Autre gros dossier municipal: l'agrandissement de l'aéroport de Billy-Bishop, sur une île juste au large du centre-ville. Actuellement, cet aéroport est utilisé par Air Canada, mais surtout par la petite ligne aérienne Porter, qui aimerait pouvoir acquérir de plus gros avions capables de parcourir de plus grandes distances. Pour cela, il faudrait allonger les pistes d'atterrissage, réaménager l'aéroport en vue d'un achalandage accru. À Toronto, cette possibilité soulève de grands débats, et en ce moment, quiconque se balade en ville est bombardé de messages publicitaires sur le faible niveau de bruit de l'aéroport. Bref, le tout ressemble un peu à ce qui se passe à Saint-Hubert. Kelly, lui, est résolument favorable à ce qu'il appelle non pas l'agrandissement, mais la modernisation de l'aéroport. «Regardez le bord de l'eau. C'est plein de tours résidentielles et ça s'est construit sans que l'aéroport y change quoi que ce soit. Les gens aiment la vue sur l'eau.»

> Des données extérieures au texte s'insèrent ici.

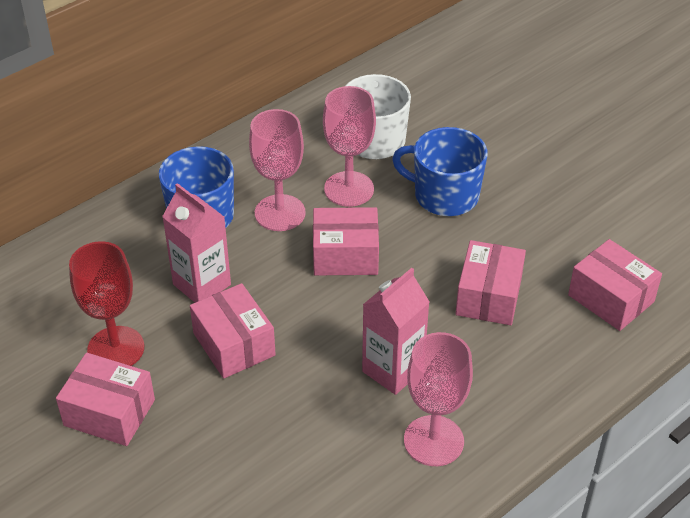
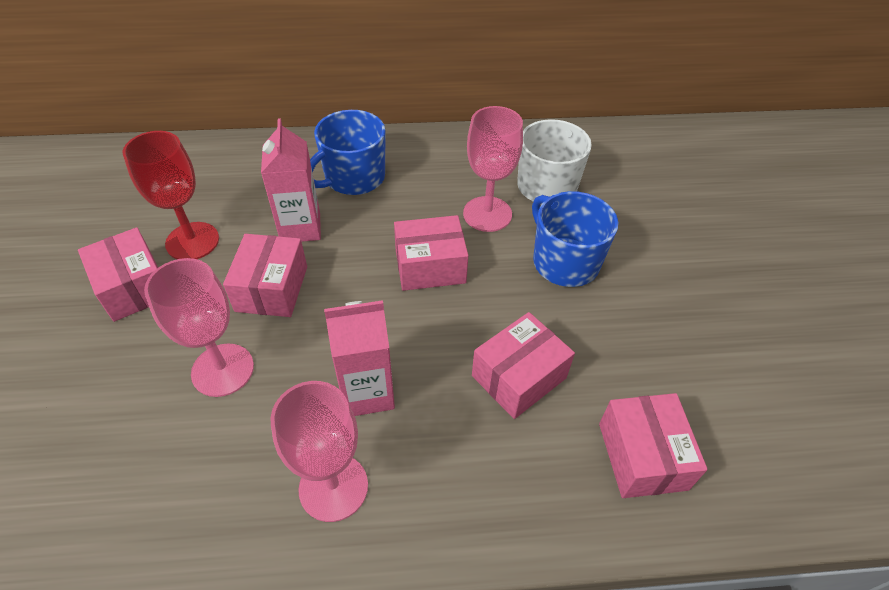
camera: 35 degrees right, 5 degrees up
(280, 213) = (414, 204): pink goblet -> pink goblet (222, 370)
(345, 255) = (430, 266): pink box -> pink box turned 45 degrees counterclockwise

Kelly va-t-il faire campagne sur ces dossiers en vue des prochaines élections? Va-t-il appuyer un candidat ou un autre? Il préfère, pour le moment, garder une certaine réserve.

Mais il observe la course qui se dessine et croit que si la communauté des affaires ne s'est pas fait beaucoup entendre dans le dossier Ford, elle se prononcera peut-être pendant les élections en choisissant un candidat comme l'animateur de radio John Tory, ancien chef du Parti progressiste-conservateur ontarien et homme d'affaires.

Car de plus en plus, même s'il est trop tôt pour parler de vague, Kelly entend des gens d'affaires dire que dans les sièges sociaux situés à l'extérieur de Toronto ou du Canada, on commence à poser des questions sur cette ville au maire si... étrange.